§ **Work order**: In the membrane text below, condense the paragraph beginning "A liquid having a surface tension" into a short bulleted list that keeps its main facts.

*** Opening Study text ***

According to the present invention, a porous hollow-fiber membrane of the present invention is obtained in the above-described manner, but it is preferred to subject the membrane to a wetting treatment with a liquid wetting the hollow-fiber membrane of vinylidene fluoride resin. This is because, by the wetting treatment, the water permeability of the hollow-fiber porous membrane of the present invention can be increased remarkably without substantially impairing the characteristics thereof.

A liquid having a surface tension (JIS K6768) smaller than a wet tension of vinylidene fluoride resin may be used as a wetting liquid for the porous membrane of vinylidene fluoride resin. More specifically, the wetting liquid may be selected from alcohols, such as methanol, ethanol and isopropanol, and halogenated hydrocarbons, such as dichloromethane and 1,1,1-trichloroethane and may preferably be a polar solvent having a boiling point of, ca. 30-100° C.

In the wetting treatment, a hollow-fiber porous membrane having been subjected to stretching may preferably be also subjected to a relaxation treatment. The relaxation of a hollow-fiber porous membrane in a wet state may preferably be effected by passing such a porous membrane wetted with a wetting liquid through a pair of an upstream roller and a downstream roller rotating at successively decreasing circumferential speeds.

Even at a small value of the relaxation percentage determined by (1−(the downstream roller circumferential speed/the upstream roller circumferential speed))×100(%), a certain effect of increasing the water permeability can be attained, but in order to attain a further effective result, the relaxation percentage may preferably be in a range of 2-50%, particularly 5-30%. Below 2%, the effect by the relaxation may not be remarkable, and a relaxation percentage in excess of 50% is difficult to achieve while it depends on a stretching ratio applied to the porous membrane to be relaxed so that it becomes difficult to obtain a hollow-fiber porous membrane through the desired degree of relaxation.

The wet state as an environment for effecting the relaxation of a hollow-fiber porous membrane subjected to stretching as described above may conveniently be formed as a state of the porous membrane immersed in a wetting liquid, but it is also possible to dip a porous membrane within a wetting liquid to impregnate the porous membrane with the wetting liquid and then introduce the porous membrane into a liquid not wetting vinylidene fluoride resin (e.g., water) or a gas such as air, to cause the relaxation.

*** Closing Study text ***
*** Opening Extracted records ***

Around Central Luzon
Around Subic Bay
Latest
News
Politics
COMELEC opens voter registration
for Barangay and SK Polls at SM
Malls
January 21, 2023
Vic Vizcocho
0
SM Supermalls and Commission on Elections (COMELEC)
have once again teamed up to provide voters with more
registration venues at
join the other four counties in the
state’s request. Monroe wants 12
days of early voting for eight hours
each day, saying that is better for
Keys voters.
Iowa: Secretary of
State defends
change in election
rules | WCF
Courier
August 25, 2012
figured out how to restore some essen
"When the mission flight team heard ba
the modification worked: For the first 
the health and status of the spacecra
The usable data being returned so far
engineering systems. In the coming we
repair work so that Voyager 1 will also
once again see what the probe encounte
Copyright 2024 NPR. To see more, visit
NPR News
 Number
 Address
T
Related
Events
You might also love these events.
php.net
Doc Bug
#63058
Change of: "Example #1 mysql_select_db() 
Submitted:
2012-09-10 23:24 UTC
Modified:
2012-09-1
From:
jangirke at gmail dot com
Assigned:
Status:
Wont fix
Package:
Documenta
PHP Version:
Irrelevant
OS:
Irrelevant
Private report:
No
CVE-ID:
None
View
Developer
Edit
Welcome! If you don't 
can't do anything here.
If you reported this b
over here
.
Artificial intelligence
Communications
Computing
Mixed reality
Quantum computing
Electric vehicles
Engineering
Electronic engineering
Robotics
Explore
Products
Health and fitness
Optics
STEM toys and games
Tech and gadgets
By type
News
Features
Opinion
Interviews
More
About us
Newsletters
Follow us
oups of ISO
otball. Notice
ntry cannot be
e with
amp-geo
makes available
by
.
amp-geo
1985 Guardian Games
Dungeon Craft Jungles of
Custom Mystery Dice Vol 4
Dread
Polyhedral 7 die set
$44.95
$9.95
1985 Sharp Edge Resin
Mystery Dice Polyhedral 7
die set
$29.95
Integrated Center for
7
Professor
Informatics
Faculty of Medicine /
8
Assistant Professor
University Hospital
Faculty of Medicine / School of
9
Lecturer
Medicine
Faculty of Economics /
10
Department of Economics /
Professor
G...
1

*** Closing Extracted records ***

§ **Exercise output**:
- Requirement: the wetting liquid's surface tension (JIS K6768) must be lower than the wet tension of vinylidene fluoride resin.
- Choices: alcohols (methanol, ethanol, isopropanol) or halogenated hydrocarbons (dichloromethane, 1,1,1-trichloroethane).
- Preferred: a polar solvent with a boiling point of about 30–100° C.